Prescribed burn at CMBO's Center for Research & Education. Recent legislation is allowing controlled use of fire to be again used as an effective management tool for preserving species-rich grassland habitats [photos by Kristen Meistrell]

One of the biggest benefit prescribed fire can have to an ecosystem is its ability to set back natural succession and recycle nutrients back into the soil. This small oasis provides valuable resources to many plant and animal species that thrive in open habitats, including butterflies, birds, reptiles, and wildflowers. As the years pass, woody vegetation begins to creep in, altering the structure of the habitat. With a prescribed burn, we can help maintain the meadow and allow it to continue to provide resources to those unique species. This young forest habitat is currently very limited in New Jersey as the forests throughout the state are mostly middle-aged. Young forest habitat is essential for many rare and declining species and provides resources for species that might typically be found in more mature forests. The open conditions will also allow stewardship staff to get ahead of any pesky invasive plants that take advantage of the newly available resources created by the fire. As plants begin to emerge from the ground, the stewardship team will be hard at work, removing any non-native, invasive plants before they get a chance to establish themselves.

New Jersey Forest Fire Service crew members wet the edge of the field before igniting the vegetation in order to keep the flames from escaping the prescribed burn area [photo by Kristen Meistrell].
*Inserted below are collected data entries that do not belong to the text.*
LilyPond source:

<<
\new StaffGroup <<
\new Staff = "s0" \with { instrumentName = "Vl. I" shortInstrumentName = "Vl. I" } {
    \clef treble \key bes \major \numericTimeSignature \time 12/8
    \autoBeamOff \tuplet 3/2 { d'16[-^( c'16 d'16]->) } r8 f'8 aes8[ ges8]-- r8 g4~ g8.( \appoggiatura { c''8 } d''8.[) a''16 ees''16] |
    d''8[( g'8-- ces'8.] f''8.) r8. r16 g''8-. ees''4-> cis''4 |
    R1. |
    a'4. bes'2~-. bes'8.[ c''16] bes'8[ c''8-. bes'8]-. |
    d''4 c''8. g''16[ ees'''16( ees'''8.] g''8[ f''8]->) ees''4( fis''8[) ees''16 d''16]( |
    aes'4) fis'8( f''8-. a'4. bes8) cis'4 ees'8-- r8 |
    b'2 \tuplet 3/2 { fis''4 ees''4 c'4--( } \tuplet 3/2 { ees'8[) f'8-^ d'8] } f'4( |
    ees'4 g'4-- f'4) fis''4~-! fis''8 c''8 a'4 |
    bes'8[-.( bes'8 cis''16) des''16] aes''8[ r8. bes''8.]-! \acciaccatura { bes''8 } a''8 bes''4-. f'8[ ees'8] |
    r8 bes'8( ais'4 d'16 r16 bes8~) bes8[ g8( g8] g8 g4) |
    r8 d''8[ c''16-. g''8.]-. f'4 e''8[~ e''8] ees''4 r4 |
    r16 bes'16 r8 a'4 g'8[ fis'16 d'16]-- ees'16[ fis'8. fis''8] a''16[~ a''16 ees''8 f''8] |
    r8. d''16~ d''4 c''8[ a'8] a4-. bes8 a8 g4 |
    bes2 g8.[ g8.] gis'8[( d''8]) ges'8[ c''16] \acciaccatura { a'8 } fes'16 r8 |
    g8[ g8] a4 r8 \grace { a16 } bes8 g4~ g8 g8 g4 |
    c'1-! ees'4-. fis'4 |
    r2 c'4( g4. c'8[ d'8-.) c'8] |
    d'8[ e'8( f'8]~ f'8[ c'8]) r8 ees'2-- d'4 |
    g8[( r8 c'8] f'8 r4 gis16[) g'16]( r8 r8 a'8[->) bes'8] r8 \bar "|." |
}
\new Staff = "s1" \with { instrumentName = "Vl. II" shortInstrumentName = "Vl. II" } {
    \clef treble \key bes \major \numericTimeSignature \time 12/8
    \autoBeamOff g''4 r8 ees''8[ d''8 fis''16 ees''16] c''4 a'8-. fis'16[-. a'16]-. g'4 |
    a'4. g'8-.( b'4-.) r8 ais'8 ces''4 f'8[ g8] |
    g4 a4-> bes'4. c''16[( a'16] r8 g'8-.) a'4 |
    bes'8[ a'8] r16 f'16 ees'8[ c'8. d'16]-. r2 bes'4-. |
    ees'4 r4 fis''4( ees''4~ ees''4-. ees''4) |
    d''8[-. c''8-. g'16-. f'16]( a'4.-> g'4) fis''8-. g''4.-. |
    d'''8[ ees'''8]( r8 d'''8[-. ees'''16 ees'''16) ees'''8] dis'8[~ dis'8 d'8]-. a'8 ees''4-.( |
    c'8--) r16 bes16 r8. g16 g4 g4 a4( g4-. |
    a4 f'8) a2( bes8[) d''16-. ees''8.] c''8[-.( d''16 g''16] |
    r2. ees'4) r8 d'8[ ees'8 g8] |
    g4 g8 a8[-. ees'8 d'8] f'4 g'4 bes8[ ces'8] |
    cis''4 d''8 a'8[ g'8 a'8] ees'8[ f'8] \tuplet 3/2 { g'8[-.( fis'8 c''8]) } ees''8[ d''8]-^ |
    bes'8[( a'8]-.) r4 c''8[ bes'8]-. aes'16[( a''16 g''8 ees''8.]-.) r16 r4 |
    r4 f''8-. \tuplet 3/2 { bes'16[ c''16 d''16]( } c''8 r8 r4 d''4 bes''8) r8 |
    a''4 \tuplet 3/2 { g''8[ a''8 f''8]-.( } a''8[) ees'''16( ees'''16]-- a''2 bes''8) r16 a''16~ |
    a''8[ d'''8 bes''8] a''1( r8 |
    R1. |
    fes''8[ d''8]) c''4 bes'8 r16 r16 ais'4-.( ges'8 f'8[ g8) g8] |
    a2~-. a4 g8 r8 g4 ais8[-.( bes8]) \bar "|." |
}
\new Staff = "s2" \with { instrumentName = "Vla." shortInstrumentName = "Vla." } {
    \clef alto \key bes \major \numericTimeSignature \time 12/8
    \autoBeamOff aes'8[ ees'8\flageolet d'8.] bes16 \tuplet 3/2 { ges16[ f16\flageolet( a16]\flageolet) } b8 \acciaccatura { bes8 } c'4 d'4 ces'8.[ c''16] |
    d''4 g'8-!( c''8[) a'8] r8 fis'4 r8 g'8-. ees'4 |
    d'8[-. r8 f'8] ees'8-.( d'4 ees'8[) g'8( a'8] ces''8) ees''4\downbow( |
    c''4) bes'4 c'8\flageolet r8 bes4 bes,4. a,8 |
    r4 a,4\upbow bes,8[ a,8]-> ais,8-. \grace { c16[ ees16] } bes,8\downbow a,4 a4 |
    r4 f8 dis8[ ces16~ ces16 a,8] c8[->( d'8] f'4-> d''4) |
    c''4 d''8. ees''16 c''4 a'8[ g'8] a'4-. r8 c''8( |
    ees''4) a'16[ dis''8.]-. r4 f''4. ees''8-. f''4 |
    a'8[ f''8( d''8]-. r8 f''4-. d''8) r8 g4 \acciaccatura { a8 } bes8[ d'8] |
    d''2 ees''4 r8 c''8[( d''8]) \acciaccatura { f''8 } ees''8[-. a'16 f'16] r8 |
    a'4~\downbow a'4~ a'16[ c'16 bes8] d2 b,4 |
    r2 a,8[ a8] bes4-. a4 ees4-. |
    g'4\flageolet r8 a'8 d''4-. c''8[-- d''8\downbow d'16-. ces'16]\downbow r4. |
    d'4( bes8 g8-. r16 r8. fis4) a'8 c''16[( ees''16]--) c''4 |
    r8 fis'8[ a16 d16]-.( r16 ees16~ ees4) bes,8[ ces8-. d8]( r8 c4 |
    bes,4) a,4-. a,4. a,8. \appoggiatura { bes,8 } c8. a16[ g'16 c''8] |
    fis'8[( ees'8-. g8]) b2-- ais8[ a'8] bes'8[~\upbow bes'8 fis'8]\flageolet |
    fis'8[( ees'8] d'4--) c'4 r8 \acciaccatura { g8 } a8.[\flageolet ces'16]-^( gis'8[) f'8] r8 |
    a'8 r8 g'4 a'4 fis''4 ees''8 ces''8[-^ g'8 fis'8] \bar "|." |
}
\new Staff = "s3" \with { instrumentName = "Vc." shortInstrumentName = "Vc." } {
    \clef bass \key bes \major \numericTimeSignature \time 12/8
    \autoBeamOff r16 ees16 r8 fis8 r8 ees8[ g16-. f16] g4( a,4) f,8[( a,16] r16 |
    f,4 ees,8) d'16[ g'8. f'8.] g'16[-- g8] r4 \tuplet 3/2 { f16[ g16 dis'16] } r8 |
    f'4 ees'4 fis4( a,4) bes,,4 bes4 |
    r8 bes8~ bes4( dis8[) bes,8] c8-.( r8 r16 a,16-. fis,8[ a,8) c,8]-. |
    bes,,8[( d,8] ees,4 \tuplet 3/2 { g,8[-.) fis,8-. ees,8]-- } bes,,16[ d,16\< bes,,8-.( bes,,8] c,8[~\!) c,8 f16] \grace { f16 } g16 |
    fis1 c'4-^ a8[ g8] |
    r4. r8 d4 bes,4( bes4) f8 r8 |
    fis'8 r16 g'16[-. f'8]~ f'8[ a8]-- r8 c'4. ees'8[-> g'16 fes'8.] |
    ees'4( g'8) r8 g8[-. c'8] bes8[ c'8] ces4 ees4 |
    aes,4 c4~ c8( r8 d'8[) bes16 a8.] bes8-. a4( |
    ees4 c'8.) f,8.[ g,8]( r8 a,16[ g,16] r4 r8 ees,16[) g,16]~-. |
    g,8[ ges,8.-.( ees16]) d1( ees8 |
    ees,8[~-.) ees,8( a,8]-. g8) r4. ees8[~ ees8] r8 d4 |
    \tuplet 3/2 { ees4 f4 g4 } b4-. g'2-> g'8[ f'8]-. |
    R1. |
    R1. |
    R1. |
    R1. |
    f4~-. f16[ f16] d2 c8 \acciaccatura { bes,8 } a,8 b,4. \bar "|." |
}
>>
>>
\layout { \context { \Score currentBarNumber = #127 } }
The use of prescribed burning can also help reduce the amount of fuel (e.g. grasses, shrubs, and woody debris) that accumulates in a wild area, preventing the outbreak of larger, more destructive wildfire in the hot summer months. In order to perform a safe and controlled burn, the fire crew wet the edge of the field and set the grasses ablaze in such a way that it would essentially keep itself in check. By creating a barrier around the field and setting the outer edge of the meadow on fire, the flames would begin to move towards the field interior. Once the flames met in the middle, there was nothing left to fuel the fire, so the flames ceased. Because the fuel was rapidly used up in this fire, the meadow will be safer and healthier come summer. 

Prescribed burns can help promote vegetation growth by allowing more sunlight to reach the ground and by recycling nutrients back into the soil. Come summer, the field will be lush with regenerating plant material [photo by Kristen Meistrell].

As March comes to a close, many different plants will rise from the ashes with vigor and strength due to the increased sunlight and resources reaching to soil. The grasses and flowers will arrive just in time for spring and by summer’s end, the meadow will be lush and full of life. The staff at the CRE hopes to keep track of the progress the meadow makes with regular photos and we encourage anyone stopping by to explore, observe the birds and butterflies and tell us of your sightings!